Maley Steven M, Kwon Doo-Hyun, Rollins Nick, Stanley Johnathan C, Sydora Orson L, Bischof Steven M, Ess Daniel H
Department of Chemistry and Biochemistry, Brigham Young University Provo Utah 84602 USA
Research and Technology, Chevron Phillips Chemical Company LP 1862, Kingwood Drive Kingwood Texas 77339 USA
Chem Sci. 2020 Aug 21;11(35):9665-9674. doi: 10.1039/d0sc03552a.
The use of data science tools to provide the emergence of non-trivial chemical features for catalyst design is an important goal in catalysis science. Additionally, there is currently no general strategy for computational homogeneous, molecular catalyst design. Here, we report the unique combination of an experimentally verified DFT-transition-state model with a random forest machine learning model in a campaign to design new molecular Cr phosphine imine (Cr(P,N)) catalysts for selective ethylene oligomerization, specifically to increase 1-octene selectivity. This involved the calculation of 1-hexene : 1-octene transition-state selectivity for 105 (P,N) ligands and the harvesting of 14 descriptors, which were then used to build a random forest regression model. This model showed the emergence of several key design features, such as Cr-N distance, Cr-α distance, and Cr distance out of pocket, which were then used to rapidly design a new generation of Cr(P,N) catalyst ligands that are predicted to give >95% selectivity for 1-octene.

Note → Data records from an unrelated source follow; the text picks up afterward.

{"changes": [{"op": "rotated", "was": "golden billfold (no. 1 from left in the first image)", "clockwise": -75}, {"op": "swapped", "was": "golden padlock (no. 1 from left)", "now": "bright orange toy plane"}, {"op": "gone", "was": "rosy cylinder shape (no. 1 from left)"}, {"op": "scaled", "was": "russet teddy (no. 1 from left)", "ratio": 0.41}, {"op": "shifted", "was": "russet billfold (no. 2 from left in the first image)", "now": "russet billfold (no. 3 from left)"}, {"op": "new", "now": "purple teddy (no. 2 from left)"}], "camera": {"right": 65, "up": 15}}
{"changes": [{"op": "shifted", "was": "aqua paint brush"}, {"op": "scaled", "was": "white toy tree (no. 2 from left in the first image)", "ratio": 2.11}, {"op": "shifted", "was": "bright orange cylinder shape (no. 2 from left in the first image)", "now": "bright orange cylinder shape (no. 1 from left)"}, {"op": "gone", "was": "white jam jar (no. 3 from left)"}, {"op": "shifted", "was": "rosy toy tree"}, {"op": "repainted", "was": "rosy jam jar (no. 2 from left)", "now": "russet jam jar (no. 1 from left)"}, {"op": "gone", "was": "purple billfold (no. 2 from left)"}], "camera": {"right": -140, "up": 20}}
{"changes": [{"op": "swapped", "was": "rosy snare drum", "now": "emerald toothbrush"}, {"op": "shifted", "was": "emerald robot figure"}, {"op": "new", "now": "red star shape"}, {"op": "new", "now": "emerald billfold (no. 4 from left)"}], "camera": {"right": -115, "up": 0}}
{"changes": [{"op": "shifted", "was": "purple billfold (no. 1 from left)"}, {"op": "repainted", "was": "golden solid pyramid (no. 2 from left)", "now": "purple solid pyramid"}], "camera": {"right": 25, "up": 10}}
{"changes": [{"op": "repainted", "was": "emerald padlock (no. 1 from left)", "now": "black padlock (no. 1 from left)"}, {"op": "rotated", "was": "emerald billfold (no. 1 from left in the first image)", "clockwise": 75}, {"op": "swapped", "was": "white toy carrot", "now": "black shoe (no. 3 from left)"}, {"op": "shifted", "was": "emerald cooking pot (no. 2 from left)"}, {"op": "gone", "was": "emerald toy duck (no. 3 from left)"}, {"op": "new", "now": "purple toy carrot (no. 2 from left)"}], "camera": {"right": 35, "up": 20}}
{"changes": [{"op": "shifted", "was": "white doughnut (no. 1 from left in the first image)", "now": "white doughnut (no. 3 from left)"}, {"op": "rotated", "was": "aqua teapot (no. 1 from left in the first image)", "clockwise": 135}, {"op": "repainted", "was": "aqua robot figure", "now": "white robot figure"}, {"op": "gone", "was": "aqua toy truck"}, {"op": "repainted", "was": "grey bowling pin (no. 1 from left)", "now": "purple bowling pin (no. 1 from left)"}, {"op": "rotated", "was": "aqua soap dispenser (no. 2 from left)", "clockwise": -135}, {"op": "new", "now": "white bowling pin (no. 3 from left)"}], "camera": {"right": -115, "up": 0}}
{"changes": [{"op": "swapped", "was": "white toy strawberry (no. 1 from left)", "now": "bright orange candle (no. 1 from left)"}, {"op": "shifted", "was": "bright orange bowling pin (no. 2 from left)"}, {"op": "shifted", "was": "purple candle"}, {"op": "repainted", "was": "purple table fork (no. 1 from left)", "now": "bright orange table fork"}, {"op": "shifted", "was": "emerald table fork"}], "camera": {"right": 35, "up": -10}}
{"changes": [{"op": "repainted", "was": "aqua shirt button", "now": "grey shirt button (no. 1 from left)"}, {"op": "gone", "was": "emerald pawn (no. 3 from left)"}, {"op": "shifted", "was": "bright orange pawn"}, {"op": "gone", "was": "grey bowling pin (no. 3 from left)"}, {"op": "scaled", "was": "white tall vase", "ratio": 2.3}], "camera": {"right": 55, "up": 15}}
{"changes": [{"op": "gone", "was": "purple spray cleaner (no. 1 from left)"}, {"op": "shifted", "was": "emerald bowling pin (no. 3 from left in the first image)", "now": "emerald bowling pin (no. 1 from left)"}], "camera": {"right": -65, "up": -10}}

利用数据科学工具为催化剂设计提供重要的非平凡化学特征是催化科学的一个重要目标。此外,目前还没有用于计算均相分子催化剂设计的通用策略。在此,我们报告了一个经过实验验证的密度泛函理论(DFT)过渡态模型与一个随机森林机器学习模型的独特结合,旨在设计用于选择性乙烯齐聚的新型分子铬膦亚胺(Cr(P,N))催化剂,特别是提高1-辛烯的选择性。这涉及计算105种(P,N)配体的1-己烯:1-辛烯过渡态选择性,并获取14个描述符,然后用于构建随机森林回归模型。该模型显示出几个关键设计特征的出现,如Cr-N距离、Cr-α距离和口袋外的Cr距离,然后用于快速设计新一代的Cr(P,N)催化剂配体,预计其对1-辛烯的选择性大于95%。